Your task is to copy every line of the entries that holds the word "SQUARE".

+++ SOURCE MATERIAL +++

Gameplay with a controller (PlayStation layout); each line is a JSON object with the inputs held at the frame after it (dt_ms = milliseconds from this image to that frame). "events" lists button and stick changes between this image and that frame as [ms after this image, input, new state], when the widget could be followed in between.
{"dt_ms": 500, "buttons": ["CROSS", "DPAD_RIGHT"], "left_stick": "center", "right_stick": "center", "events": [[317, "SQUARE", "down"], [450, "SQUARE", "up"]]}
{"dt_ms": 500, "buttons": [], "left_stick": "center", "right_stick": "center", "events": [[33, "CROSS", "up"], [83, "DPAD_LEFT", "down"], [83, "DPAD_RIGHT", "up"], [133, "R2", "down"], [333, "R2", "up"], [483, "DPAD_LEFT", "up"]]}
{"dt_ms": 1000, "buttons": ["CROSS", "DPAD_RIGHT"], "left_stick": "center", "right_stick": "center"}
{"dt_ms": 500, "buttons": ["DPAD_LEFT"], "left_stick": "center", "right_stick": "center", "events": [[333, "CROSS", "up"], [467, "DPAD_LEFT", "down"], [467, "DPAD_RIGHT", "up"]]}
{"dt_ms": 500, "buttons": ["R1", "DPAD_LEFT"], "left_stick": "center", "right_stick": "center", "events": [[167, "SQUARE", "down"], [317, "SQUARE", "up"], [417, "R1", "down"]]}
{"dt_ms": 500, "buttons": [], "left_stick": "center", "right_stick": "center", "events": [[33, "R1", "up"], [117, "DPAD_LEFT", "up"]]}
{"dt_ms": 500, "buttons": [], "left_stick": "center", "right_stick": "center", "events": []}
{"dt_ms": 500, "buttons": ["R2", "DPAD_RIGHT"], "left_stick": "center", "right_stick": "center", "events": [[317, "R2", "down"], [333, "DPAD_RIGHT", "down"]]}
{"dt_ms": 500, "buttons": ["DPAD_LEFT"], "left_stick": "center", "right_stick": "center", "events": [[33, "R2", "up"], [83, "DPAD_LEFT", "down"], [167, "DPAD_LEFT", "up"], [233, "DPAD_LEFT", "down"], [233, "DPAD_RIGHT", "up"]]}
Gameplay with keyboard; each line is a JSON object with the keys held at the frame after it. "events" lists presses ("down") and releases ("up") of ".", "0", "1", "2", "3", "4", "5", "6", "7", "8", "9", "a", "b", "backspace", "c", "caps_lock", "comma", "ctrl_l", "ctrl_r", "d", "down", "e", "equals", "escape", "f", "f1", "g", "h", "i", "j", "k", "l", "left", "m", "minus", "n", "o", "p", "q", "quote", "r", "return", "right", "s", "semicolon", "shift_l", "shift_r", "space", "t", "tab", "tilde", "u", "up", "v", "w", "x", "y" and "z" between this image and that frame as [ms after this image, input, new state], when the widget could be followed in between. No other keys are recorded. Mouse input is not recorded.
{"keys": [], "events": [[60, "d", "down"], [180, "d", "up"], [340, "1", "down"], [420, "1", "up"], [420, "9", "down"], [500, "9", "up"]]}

+++

SOLUTION FOR THIS TASK →
{"dt_ms": 500, "buttons": ["CROSS", "DPAD_RIGHT"], "left_stick": "center", "right_stick": "center", "events": [[317, "SQUARE", "down"], [450, "SQUARE", "up"]]}
{"dt_ms": 500, "buttons": ["R1", "DPAD_LEFT"], "left_stick": "center", "right_stick": "center", "events": [[167, "SQUARE", "down"], [317, "SQUARE", "up"], [417, "R1", "down"]]}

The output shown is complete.